→ **Exercise instructions**:
1. According to the Agzamov Test description, what range does the Agzamov Score cover?
2. Reproduce word for word the stretch of the Agzamov Test description from "One test that" through "what actually helps.".

→ **Passage to read**:
One test that tells you which model is actually smarter.
Strategy, tools, memory, adaptation.
Games are streamed live as they happen. Follow us to get notified.
Every AI benchmark tests naked models in a lab. Fixed questions, known answers, no pressure.
But that's not how anyone uses AI. In the real world, models have tools, memory, and orchestration. They face problems that can't be memorized. They work against opponents who adapt.
The Agzamov Test measures the gap. Strip everything away — how good is the model alone? Now add tools and memory back — how much better does it get? That gap is the Agzamov Score (0–100).
Smart model is not a press release. It's a number.
Four phases. Each one adds more augmentation. The delta tells you what actually helps.
Model vs random opponent. Does the harness even work? Can the model play legal moves?
Naked model vs naked model. No tools, no memory. Just raw capability. This is E0.
Give one model tools + memory, keep the other naked. The score difference = how much augmentation actually helps.
Both models get tools + memory. Does augmentation still help when the opponent has it too?
The Delta
score(with tools) - score(without)
Positive = augmentation helps. Zero = your RAG is useless. Negative = your tools make it worse.
Learning Speed
How many games until augmentation kicks in. Some models figure out their tools in 5 games. Some never do.
Compatibility Matrix
Claude + BrainOps Memory = great. GPT + same memory = meh. Not all models benefit from the same tools.

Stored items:
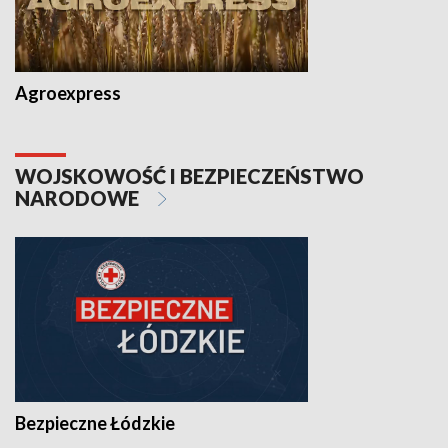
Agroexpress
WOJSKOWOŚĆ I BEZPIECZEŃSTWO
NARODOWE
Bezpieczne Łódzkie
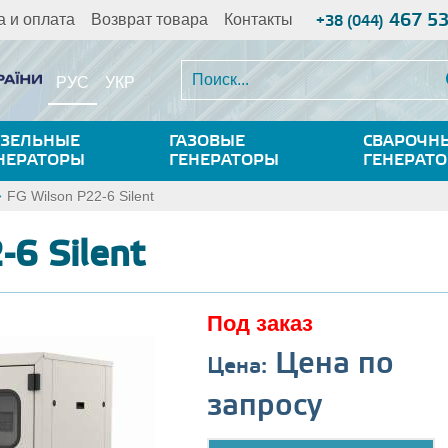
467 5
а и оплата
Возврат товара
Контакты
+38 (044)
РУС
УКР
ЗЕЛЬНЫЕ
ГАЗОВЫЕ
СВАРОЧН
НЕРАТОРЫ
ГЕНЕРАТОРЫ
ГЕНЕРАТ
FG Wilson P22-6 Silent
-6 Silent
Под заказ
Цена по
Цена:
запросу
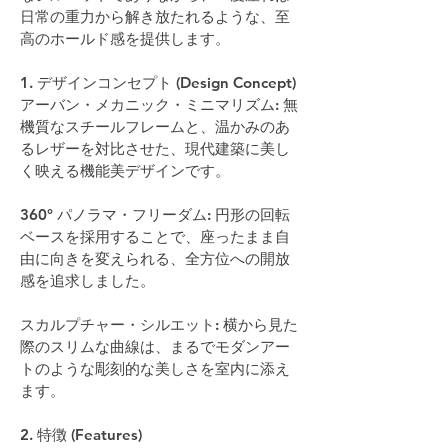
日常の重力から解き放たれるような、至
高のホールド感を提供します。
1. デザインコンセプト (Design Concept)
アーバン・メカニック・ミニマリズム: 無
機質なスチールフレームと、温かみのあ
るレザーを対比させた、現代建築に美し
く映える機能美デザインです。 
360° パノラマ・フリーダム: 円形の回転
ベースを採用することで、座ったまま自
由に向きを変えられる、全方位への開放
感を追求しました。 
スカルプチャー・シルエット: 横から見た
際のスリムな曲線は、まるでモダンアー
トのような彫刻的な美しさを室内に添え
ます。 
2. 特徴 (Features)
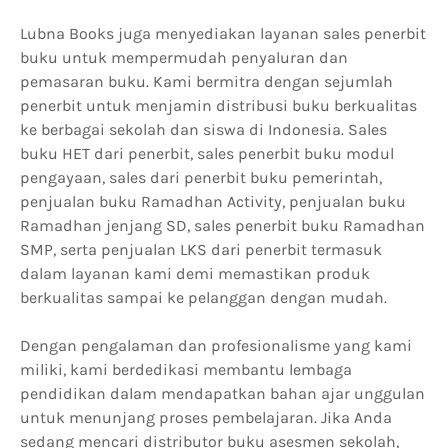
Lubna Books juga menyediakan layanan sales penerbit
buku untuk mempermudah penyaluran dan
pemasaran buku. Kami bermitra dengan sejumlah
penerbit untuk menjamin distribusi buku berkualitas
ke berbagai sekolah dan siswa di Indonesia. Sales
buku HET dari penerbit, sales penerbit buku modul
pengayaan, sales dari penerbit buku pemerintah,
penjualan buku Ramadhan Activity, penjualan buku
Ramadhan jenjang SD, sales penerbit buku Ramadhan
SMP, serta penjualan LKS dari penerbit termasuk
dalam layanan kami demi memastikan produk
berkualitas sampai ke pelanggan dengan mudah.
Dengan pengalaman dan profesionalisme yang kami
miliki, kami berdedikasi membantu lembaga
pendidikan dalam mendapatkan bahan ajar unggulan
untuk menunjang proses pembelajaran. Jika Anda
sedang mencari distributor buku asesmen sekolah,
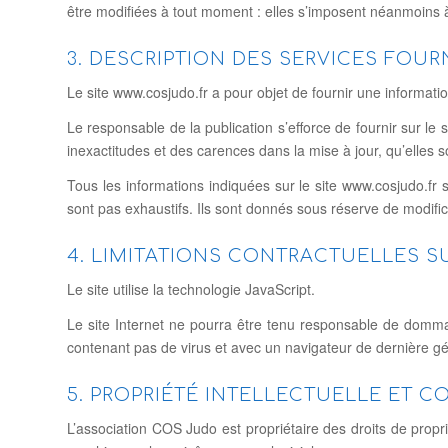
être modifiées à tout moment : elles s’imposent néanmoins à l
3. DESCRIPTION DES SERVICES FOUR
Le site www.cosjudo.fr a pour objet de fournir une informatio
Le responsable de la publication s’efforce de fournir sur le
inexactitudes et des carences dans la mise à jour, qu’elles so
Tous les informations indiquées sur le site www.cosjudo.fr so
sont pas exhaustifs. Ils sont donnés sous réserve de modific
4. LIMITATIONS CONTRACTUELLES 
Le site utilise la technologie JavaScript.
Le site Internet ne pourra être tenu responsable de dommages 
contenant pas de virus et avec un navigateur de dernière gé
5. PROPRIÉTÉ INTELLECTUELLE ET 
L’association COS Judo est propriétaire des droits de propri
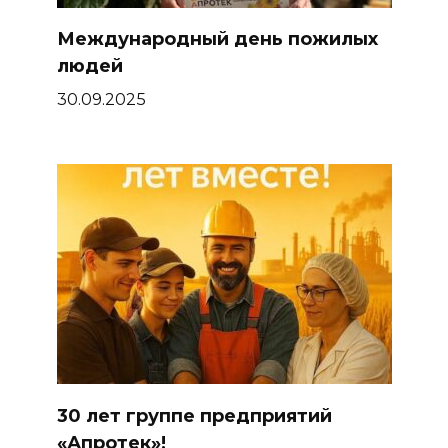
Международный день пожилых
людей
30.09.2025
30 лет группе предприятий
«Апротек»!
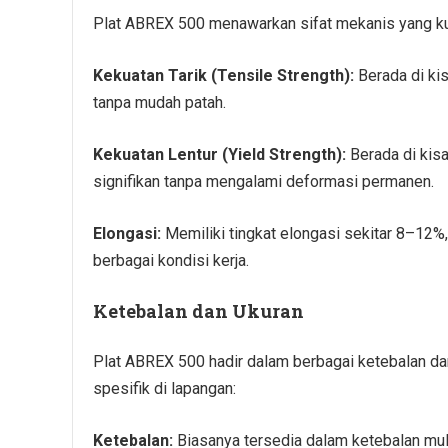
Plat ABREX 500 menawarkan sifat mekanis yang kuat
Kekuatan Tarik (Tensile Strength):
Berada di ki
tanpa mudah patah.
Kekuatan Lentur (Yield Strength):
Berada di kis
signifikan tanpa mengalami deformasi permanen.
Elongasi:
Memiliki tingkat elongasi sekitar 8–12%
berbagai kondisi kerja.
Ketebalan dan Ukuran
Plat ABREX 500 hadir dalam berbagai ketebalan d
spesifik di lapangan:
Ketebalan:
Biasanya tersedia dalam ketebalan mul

...

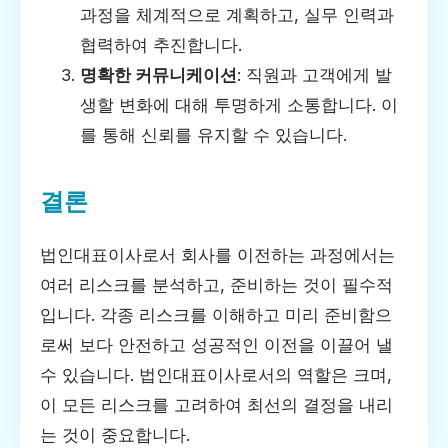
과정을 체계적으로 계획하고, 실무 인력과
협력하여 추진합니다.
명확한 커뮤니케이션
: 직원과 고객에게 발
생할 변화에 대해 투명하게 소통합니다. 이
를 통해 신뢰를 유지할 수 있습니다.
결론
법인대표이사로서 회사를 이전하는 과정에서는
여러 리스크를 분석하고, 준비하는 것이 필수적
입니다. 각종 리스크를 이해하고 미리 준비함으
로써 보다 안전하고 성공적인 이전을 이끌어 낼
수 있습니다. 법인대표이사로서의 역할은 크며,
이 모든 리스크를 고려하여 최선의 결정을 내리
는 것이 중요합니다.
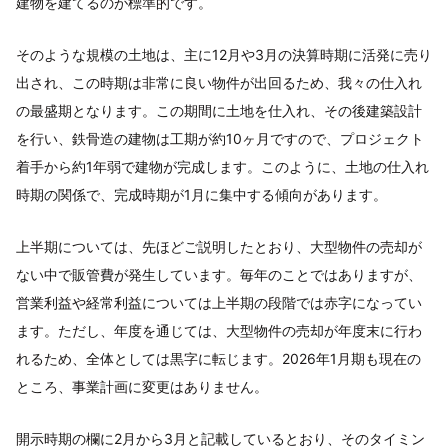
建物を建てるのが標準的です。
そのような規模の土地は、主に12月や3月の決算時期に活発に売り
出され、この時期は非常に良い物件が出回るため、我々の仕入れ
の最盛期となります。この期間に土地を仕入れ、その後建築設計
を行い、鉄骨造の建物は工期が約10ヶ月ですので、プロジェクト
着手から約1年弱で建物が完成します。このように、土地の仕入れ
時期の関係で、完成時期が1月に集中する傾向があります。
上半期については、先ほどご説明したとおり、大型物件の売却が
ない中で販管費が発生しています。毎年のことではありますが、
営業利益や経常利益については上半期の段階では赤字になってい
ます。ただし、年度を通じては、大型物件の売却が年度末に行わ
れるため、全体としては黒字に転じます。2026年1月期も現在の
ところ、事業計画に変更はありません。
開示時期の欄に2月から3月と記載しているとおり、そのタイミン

==

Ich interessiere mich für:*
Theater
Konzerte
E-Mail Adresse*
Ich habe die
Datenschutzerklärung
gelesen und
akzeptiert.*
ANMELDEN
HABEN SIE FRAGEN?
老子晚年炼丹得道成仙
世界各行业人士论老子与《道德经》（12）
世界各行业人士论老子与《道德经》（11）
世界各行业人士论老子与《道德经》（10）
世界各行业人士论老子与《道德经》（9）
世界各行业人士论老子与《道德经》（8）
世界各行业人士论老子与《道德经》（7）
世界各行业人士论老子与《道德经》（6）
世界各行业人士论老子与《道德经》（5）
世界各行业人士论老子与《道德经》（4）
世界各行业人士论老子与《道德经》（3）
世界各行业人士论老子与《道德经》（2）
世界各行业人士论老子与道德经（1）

→ **Task responses**:
1. The Agzamov Score ranges from 0 to 100.

2.
One test that tells you which model is actually smarter.
Strategy, tools, memory, adaptation.
Games are streamed live as they happen. Follow us to get notified.
Every AI benchmark tests naked models in a lab. Fixed questions, known answers, no pressure.
But that's not how anyone uses AI. In the real world, models have tools, memory, and orchestration. They face problems that can't be memorized. They work against opponents who adapt.
The Agzamov Test measures the gap. Strip everything away — how good is the model alone? Now add tools and memory back — how much better does it get? That gap is the Agzamov Score (0–100).
Smart model is not a press release. It's a number.
Four phases. Each one adds more augmentation. The delta tells you what actually helps.